War of The Spanish Succession

It was Villars' part in the next war, beginning with Friedlingen (1702) and Hochstadt (1703) and ending with Denain (1712), that has made him most famous. For his part in the battle of Friedlingen he received the marshalate, and for the pacification of the insurgent Cévennes he received the Saint-Esprit order and the title of duke. Friedlingen and Hochstadt were barren victories, and the campaigns of which they formed were characterized by lost opportunities. Villars' glory thus begins with the year 1709 when France, apparently helpless, was roused to a great effort of self-defence by the stringent demands of the Coalition.

In that year he was called to command the main army opposing Prince Eugène of Savoy and Marlborough on the northern frontier. During the famine of the winter he shared the soldiers' miserable rations. When the campaign opened the old Marshal Boufflers volunteered to serve under him, and after the terrible battle of Malplaquet, in which he was gravely wounded (by a musketball to the knee), he was able to tell the king: "If it please God to give your majesty's enemies another such victory, they are ruined."

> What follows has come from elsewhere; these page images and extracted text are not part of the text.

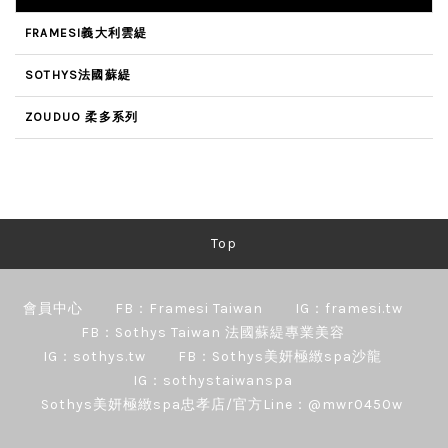
FRAMESI義大利雲緹
SOTHYS法國蘇緹
ZOUDUO 柔多系列
Top
會員中心
FB：Framesi Taiwan
IG：framesi.tw
FB：Sothys Taiwan 法國蘇緹專業美容
IG：sothys.tw
FB：Sothys美妍極緻spa沙龍
IG：sothystaiwanspa
Sothys美妍極緻spa忠孝店/官方Line：@mwr0450w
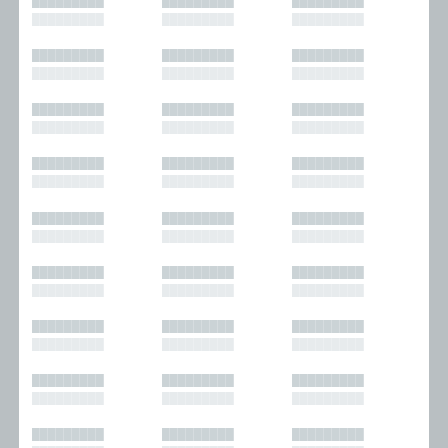
█████████
█████████
█████████
█████████
█████████
█████████
█████████
█████████
█████████
█████████
█████████
█████████
█████████
█████████
█████████
█████████
█████████
█████████
█████████
█████████
█████████
█████████
█████████
█████████
█████████
█████████
█████████
█████████
█████████
█████████
█████████
█████████
█████████
█████████
█████████
█████████
█████████
█████████
█████████
█████████
█████████
█████████
█████████
█████████
█████████
█████████
█████████
█████████
█████████
█████████
█████████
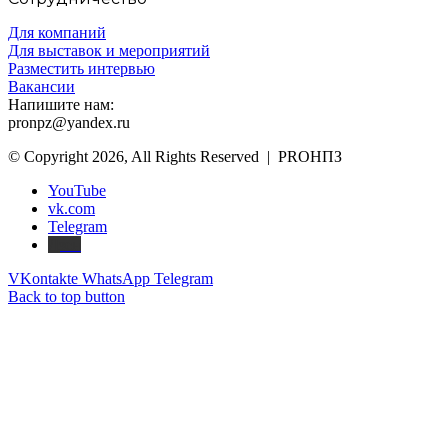
Для компаний
Для выставок и мероприятий
Разместить интервью
Вакансии
Напишите нам:
pronpz@yandex.ru
© Copyright 2026, All Rights Reserved | PROНПЗ
YouTube
vk.com
Telegram
Дзен
VKontakte
WhatsApp
Telegram
Back to top button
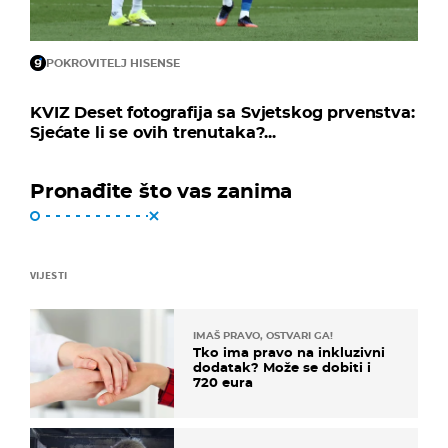
POKROVITELJ HISENSE
KVIZ Deset fotografija sa Svjetskog prvenstva:
Sjećate li se ovih trenutaka?...
Pronađite što vas zanima
VIJESTI
IMAŠ PRAVO, OSTVARI GA!
Tko ima pravo na inkluzivni
dodatak? Može se dobiti i
720 eura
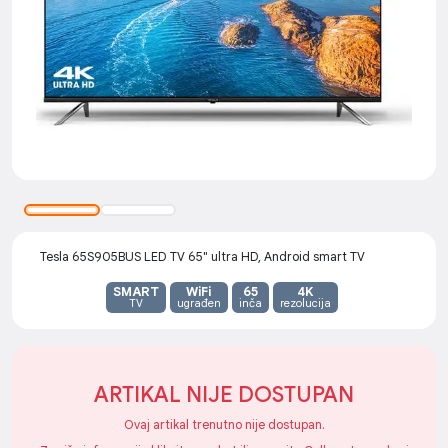
Tesla 65S905BUS LED TV 65" ultra HD, Android smart TV
SMART
WiFi
65
4K
TV
ugrađen
inča
rezolucija
ARTIKAL NIJE DOSTUPAN
Ovaj artikal trenutno nije dostupan.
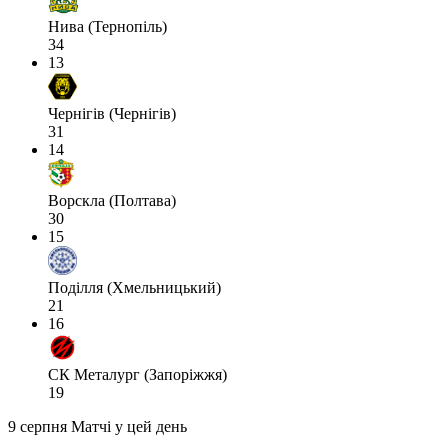
Нива (Тернопіль)
34
13
Чернігів (Чернігів)
31
14
Ворскла (Полтава)
30
15
Поділля (Хмельницький)
21
16
СК Металург (Запоріжжя)
19
9 серпня
Матчі у цей день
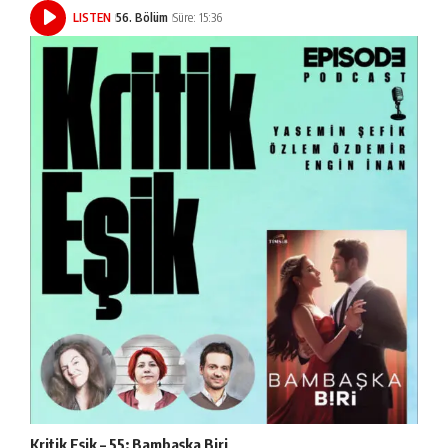
LISTEN
56. Bölüm
Süre: 15:36
Kritik Eşik – 55: Bambaşka Biri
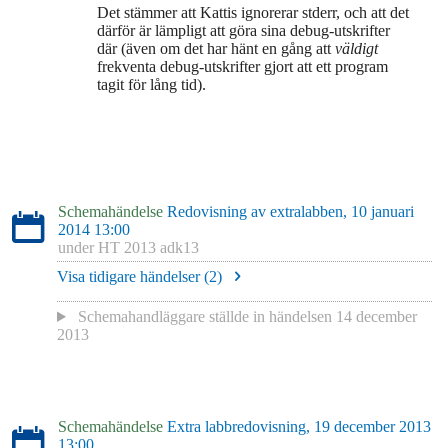
Det stämmer att Kattis ignorerar stderr, och att det
därför är lämpligt att göra sina debug-utskrifter
där (även om det har hänt en gång att
väldigt
frekventa debug-utskrifter gjort att ett program
tagit för lång tid).
Schemahändelse
Redovisning av extralabben, 10 januari
2014 13:00
under
HT 2013 adk13
Visa tidigare händelser (
2
)
Schemahandläggare
ställde in händelsen
14 december
2013
Schemahändelse
Extra labbredovisning, 19 december 2013
13:00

Two more campaigns passed without a battle and with scarcely any advance on the part of the invaders, but at last Marlborough manoeuvred Villars out of the famous Ne plus ultra lines, and the power of the defence seemed to be broken. But Louis made a last effort, the English contingent and its great leader were withdrawn from the enemy's camp, and Villars, though still suffering from his Malplaquet wounds, outmanoeuvered and decisively defeated Eugène at Denain. This victory saved France, though the war dragged on for another year on the Rhine, where Villars took Landau, led the stormers at Freiburg and negotiated the Treaty of Rastatt with Prince Eugène.